In her Mais Lecture earlier this year, Rachel Reeves claimed that Labour would emulate Bidenomics, which she named “securonomics”, or “modern supply-side economics”. Yet “securonomics” appears to be aimed at providing security not for ordinary people, still less the precariat, but for wealthy investors and corporations. In her initial budget in October she certainly began on this course. 

Many of the measures Labour has introduced are seriously regressive—retaining the two-child benefit cap, cutting the winter fuel allowance, raising national insurance for business (a cost passed onto workers through lower wages, and expanding the precariat), cutting the real value of benefits for people with disabilities, and raising university tuition fees. In her Mais Lecture Reeves said that Labour would adhere to a fiscal rule with a “target to ensure that expenditure on welfare is contained within a predetermined cap”—a clear signal that benefits that would give security to the precariat and others are set to fall.    

A key idea behind securonomics is that public spending will shift from current to capital investment intended to boost economic growth in the longer term. It brings to mind Keynes’ famous aphorism – “in the long run we are all dead”. For this, Labour is relying on attracting foreign financial capital to achieve growth, organising a lavish business summit a few months after taking power. Its Biden-inspired industrial strategy promises even more subsidies for capital, reducing its risk exposure in the hope that this will boost GDP growth. If those subsidies go mainly to foreign capital there will be massive leakages abroad, mainly to financial firms in the US. 

Even the IMF has recognised that structural inequalities of wealth and income are the main impediments to economic growth. But there was no plan to reduce inequalities in the Mais Lecture. Instead, Labour is to rely on supply-side reforms that will probably increase inequalities, while having little effect on investment and growth. Before the election, Labour had said it would tax private equity profits—so-called “carry” or  “carried interest”—at the same rate as income tax. But in her budget, Reeves blinked, announcing the lofty incomes of those taking private equity profits will be taxed at 32 per cent, compared with 45 per cent that other high-income earners are supposed to pay.
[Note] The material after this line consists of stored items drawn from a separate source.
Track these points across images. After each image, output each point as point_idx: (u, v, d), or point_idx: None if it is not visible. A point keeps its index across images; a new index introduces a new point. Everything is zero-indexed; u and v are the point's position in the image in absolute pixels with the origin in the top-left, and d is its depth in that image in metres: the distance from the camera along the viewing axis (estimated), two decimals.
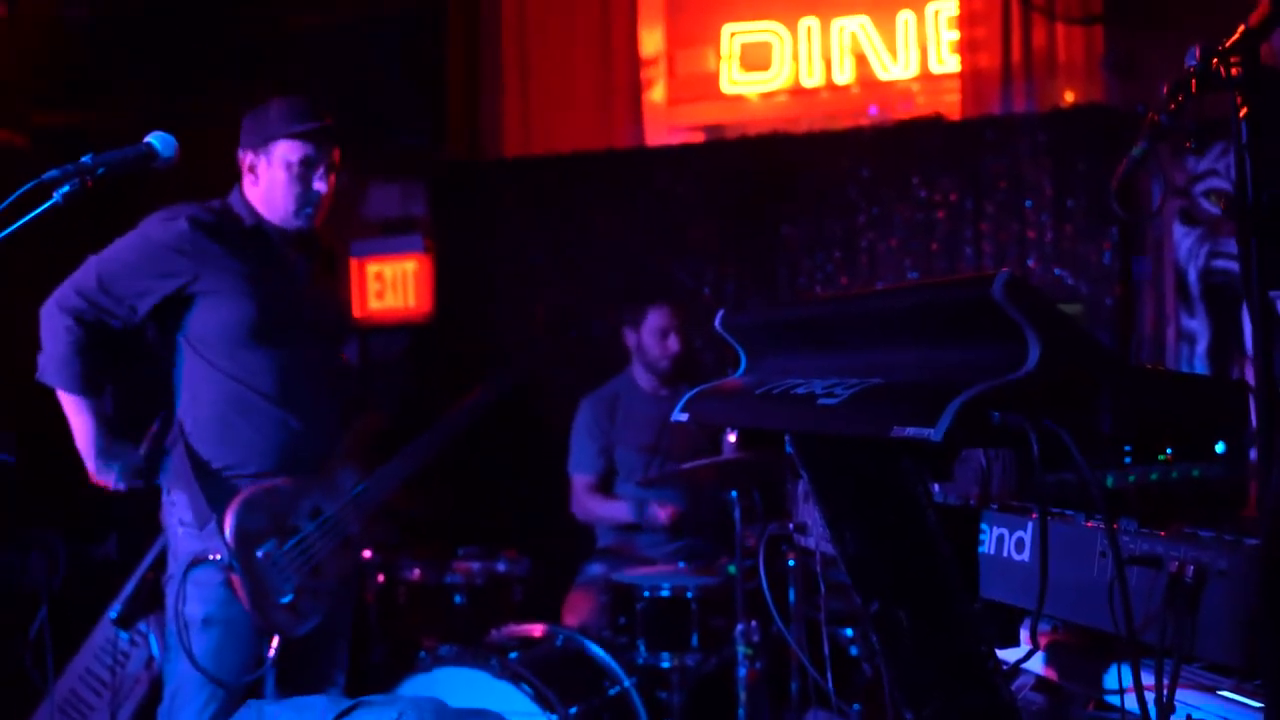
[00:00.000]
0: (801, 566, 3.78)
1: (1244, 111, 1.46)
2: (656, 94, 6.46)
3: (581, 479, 4.75)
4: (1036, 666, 1.89)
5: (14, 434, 3.52)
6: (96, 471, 3.13)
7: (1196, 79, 1.50)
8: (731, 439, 4.41)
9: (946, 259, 5.49)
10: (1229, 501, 1.81)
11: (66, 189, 2.17)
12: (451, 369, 5.97)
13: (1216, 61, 1.48)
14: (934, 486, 1.90)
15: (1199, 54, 1.49)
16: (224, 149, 3.28)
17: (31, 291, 3.12)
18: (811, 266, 5.71)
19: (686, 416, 2.12)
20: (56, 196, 2.17)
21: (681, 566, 4.30)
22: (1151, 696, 1.53)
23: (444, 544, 4.71)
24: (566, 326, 5.98)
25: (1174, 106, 1.54)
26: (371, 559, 4.54)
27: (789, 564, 3.84)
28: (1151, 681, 1.54)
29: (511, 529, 5.19)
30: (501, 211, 6.16)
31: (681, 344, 4.72)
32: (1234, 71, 1.47)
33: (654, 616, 3.99)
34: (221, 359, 3.15)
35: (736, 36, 6.25)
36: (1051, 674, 1.87)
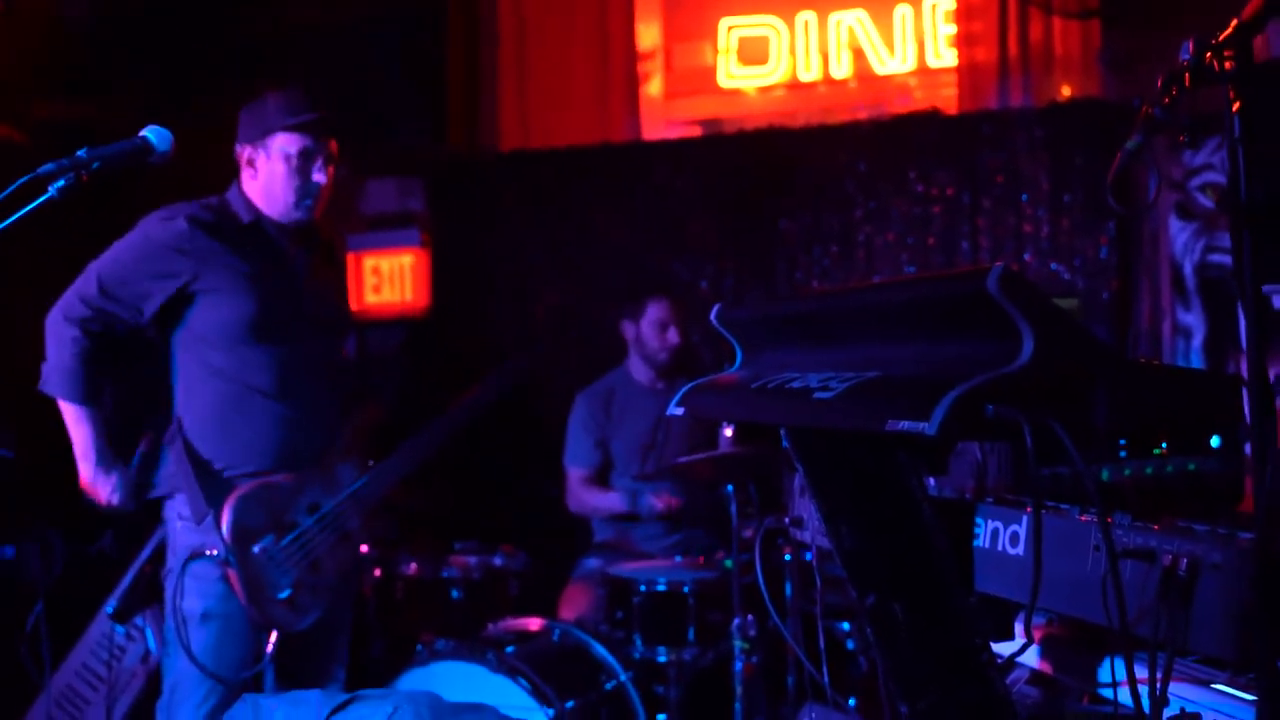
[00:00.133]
0: (798, 560, 3.78)
1: (1237, 106, 1.47)
2: (654, 88, 6.46)
3: (577, 472, 4.75)
4: (1031, 660, 1.89)
5: (11, 429, 3.52)
6: (92, 480, 3.13)
7: (1190, 73, 1.50)
8: (728, 433, 4.42)
9: (943, 253, 5.49)
10: (1224, 495, 1.81)
11: (62, 183, 2.16)
12: (448, 363, 5.97)
13: (1210, 55, 1.48)
14: (929, 480, 1.91)
15: (1192, 48, 1.49)
16: (223, 144, 3.28)
17: (31, 289, 3.12)
18: (809, 261, 5.71)
19: (682, 410, 2.12)
20: (52, 190, 2.16)
21: (678, 561, 4.31)
22: (1145, 690, 1.54)
23: (441, 539, 4.71)
24: (564, 321, 5.98)
25: (1168, 100, 1.54)
26: (368, 554, 4.53)
27: (785, 558, 3.84)
28: (1145, 675, 1.54)
29: (508, 523, 5.19)
30: (498, 206, 6.16)
31: (681, 336, 4.72)
32: (1227, 66, 1.48)
33: (651, 611, 4.00)
34: (221, 356, 3.15)
35: (734, 30, 6.25)
36: (1046, 667, 1.88)
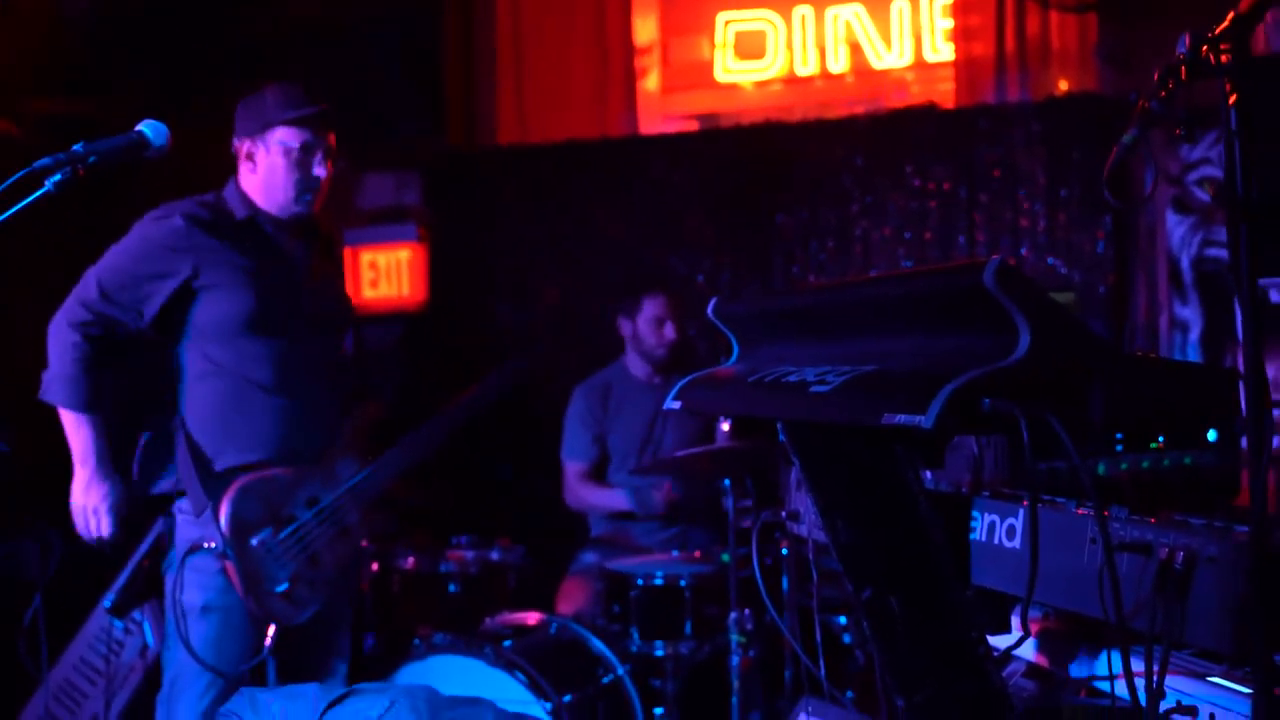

However, the biggest flaw of all is the almost religious faith placed in higher GDP growth to raise living standards all round. Under rentier capitalism income gushes upwards, little trickles down. One revealing study found that with increased GDP growth, only the top two percentiles—i.e., top 20 per cent—gain more than the rate of growth; lower down the spectrum many do not gain at all. In other words, growth increases inequality.

There is also no demand-side vision. Where is the increased demand coming from? The precariat’s income will remain depressed and uncertain. There is nothing to suggest private debt—which is crushing demand and increasing stress, mental illness, deaths of despair and anomic violence—will fall. And real wages will continue their decades-long stagnation. If growth happens, it will not make the precariat more secure or reduce the inequality that breeds resentment and social conflict.

The space for a plutocratic populism is opened up by a combination of a visionless centre-left party and the erasure of a civilised centre-right party. Trump achieved the latter by openly attacking the Republican establishment. In Britain, we have a visionless Labour government and crushed civilised Conservatism, as the Tories lurch to the right to wrestle with Trump admirer Nigel Farage’s Reform Party.

In short, unless Labour changes course, giving priority to providing basic security and a vision of a future for the precariat, what has happened in the US could happen here.